You're pledging to donate if the project hits its minimum goal and gets approved. If not, your funds will be returned.
I am requesting funding for 6 months of independent mechanistic interpretability research investigating the temporal causal flow of deception in LLMs specifically, at what point in the autoregressive forward pass does a deceptive output become committed, and whether that commitment can be detected and intercepted before the output token is produced. The research will be conducted in Kigali, Rwanda.
Month 1: completing the ARENA curriculum. Months 2–6: original research using token-level activation patching and causal tracing to map the temporal dynamics of deception across the generation sequence, with the goal of building a pre-output deception interceptor that operates inside the forward pass rather than post-hoc on outputs.
Existing mech interp deception detectors operate at the layer level identifying which layers encode deception at a fixed evaluation point. No work has mapped the temporal dynamics across token positions during autoregressive generation: at which generated token does the commitment to deceive crystallize? Can you identify that moment causally and intervene before the deceptive output is produced? This is a fundamentally different question from layer-level localization.
This has direct safety implications. A pre-output interceptor would be fundamentally more robust than post-hoc monitoring it could halt or steer generation before the deception occurs, rather than flagging it afterward.
I will achieve this by:
Completing ARENA in month 1 (TransformerLens, circuits, activation patching, causal tracing)
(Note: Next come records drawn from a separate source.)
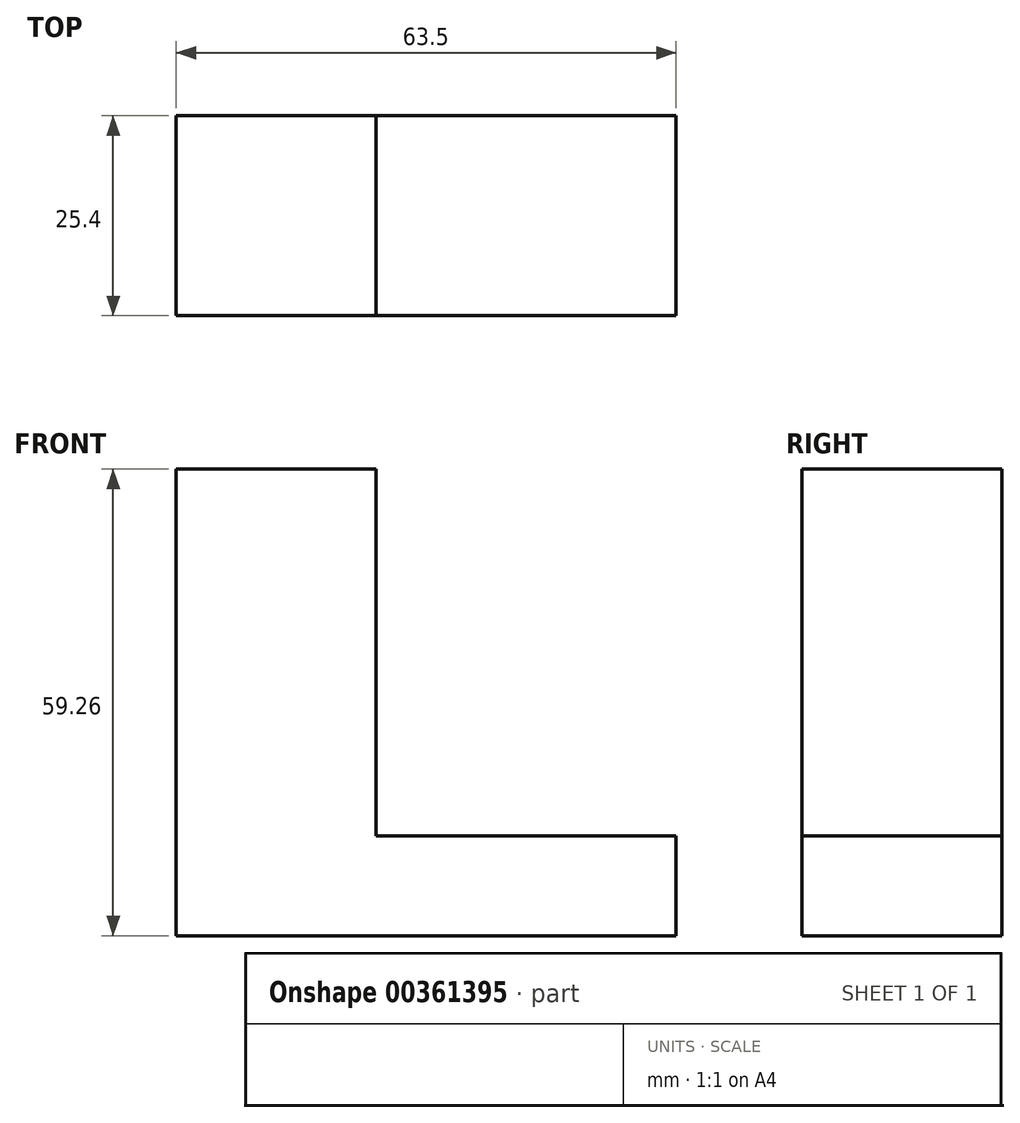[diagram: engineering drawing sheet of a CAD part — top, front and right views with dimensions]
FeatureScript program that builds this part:
annotation { "Feature Type Name" : "Feature", "Feature Type Description" : "" }
export const myFeature = defineFeature(function(context is Context, id is Id, definition is map)
    precondition{}
    {
        {
            var Q0;
            Q0=qCreatedBy(makeId("Front.planeOp"),FACE);
            var sketch = newSketch(context, id + "F0", { "sketchPlane" : qUnion([Q0])});
            skLineSegment(sketch, "E0", {"start": v(-31.63, 22.87) * mm, "end": v(-31.63, -36.4) * mm});
            skLineSegment(sketch, "E1", {"start": v(-31.63, -36.4) * mm, "end": v(31.87, -36.4) * mm});
            skLineSegment(sketch, "E2", {"start": v(31.87, -36.4) * mm, "end": v(31.87, -23.7) * mm});
            skLineSegment(sketch, "E3", {"start": v(31.87, -23.7) * mm, "end": v(-6.23, -23.7) * mm});
            skLineSegment(sketch, "E4", {"start": v(-6.23, -23.7) * mm, "end": v(-6.23, 22.87) * mm});
            skLineSegment(sketch, "E5", {"start": v(-6.23, 22.87) * mm, "end": v(-31.63, 22.87) * mm});
            skSolve(sketch);
        }
        {
            var Q0;
            Q0 = qSketchRegion(id + "F0", true);
            extrude(context, id + "F1", {"entities" : qUnion([Q0]), "depth" : 25.4 * mm});
        }
    });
Constructing controlled deception datasets with clear ground-truth on when the model "knows" it will deceive
Using token-position-level activation patching to trace when deception-related representations emerge across the generation sequence
Testing whether interventions at the identified commitment point can suppress deceptive output before it is produced
Producing a paper or Alignment Forum post with the temporal circuit maps and interceptor results
The secondary goal is to unlock access to mech interp fellowships MATS, Anthropic residency, Neel Nanda's team all of which require prior independent research. This grant is the only realistic path.
Full budget breakdown: [Sheet]
Summary:
Monthly living × 6 months (rent, food, internet, transport, stipend): $7,200
One-time setup (flight Port Sudan→Kigali, laptop, visa, household basics): $2,180
Cloud compute (net after $500 Modal GPU credit already secured): $1500
Total: $10,880
The laptop is a hard requirement all mech interp work requires running TransformerLens and PyTorch locally, and I currently have no working device. I access the internet at cafes in areas partially controlled by RSF militia in Sudan.
This is a solo project. My relevant background:
Master's in AI for Science, AIMS South Africa / UCT - fully funded by Google DeepMind (2% acceptance rate). Thesis: Context-Aware Neural Network for ARC-AGI benchmark, supervised by Prof. Ulrich Paquet (Google DeepMind).
Research Engineer, Sultan Qaboos University (Oman) - built NLP analytics platform with multilingual embeddings and semantic similarity metrics for research funding evaluation.
1st place, Build with AI Hackathon, Kigali 2025
1st place, Qeen.AI Data Science Challenge, Qatar 2025
3rd place, InstaDeep Hackathon, Deep Learning Indaba, Kigali 2025
Undergraduate thesis: adversarial attacks on neural networks (FGSM & one-pixel attacks on MNIST/CIFAR-10)
GitHub: https://github.com/AhMedDa1
The most likely failure mode is that the research does not reach publication quality within the grant period. In that case, I would still have produced documented experiments, negative results, and a public write-up on the Alignment Forum all of which have value for the field and are accepted as evidence of research experience by fellowship programs.
A secondary risk is that living costs in Kigali exceed estimates. I have budgeted conservatively and have a lean personal stipend ($550/month) that leaves little buffer, but the main cost categories (rent, food, internet) are well-established in the market.
The research failing to happen at all due to lack of funding is the worst outcome, and the most likely one if this grant is not awarded. There is no alternative funding path available to me.
$0. I have had no stable income or funding since completing my master's degree in September 2025. I am currently displaced in Sudan due to the ongoing armed conflict between the Sudanese Armed Forces and the RSF.